Pick out each line below that contains the word "voor", and copy those lines in full.
[[ DATA FOR ANALYSIS open ]]
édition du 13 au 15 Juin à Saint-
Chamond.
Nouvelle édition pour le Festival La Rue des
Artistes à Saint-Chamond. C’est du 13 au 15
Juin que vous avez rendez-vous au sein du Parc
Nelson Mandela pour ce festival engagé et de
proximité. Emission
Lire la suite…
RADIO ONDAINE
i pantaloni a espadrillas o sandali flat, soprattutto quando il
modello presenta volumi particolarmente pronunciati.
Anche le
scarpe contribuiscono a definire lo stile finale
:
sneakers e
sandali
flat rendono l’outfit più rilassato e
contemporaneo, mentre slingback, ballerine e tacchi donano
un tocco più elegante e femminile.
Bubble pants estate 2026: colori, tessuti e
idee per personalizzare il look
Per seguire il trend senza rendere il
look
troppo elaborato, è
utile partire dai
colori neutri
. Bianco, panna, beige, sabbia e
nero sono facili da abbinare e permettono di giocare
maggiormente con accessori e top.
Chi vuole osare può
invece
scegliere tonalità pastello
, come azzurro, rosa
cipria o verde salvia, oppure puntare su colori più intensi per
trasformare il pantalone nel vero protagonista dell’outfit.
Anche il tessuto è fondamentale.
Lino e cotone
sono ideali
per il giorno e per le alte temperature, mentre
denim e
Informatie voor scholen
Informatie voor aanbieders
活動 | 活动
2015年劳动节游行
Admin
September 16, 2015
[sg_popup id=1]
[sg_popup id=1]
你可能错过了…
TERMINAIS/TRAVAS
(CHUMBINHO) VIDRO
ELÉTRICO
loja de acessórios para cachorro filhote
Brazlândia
[[ DATA FOR ANALYSIS closed ]]
# EXPECTED OUTPUT
Informatie voor scholen
Informatie voor aanbieders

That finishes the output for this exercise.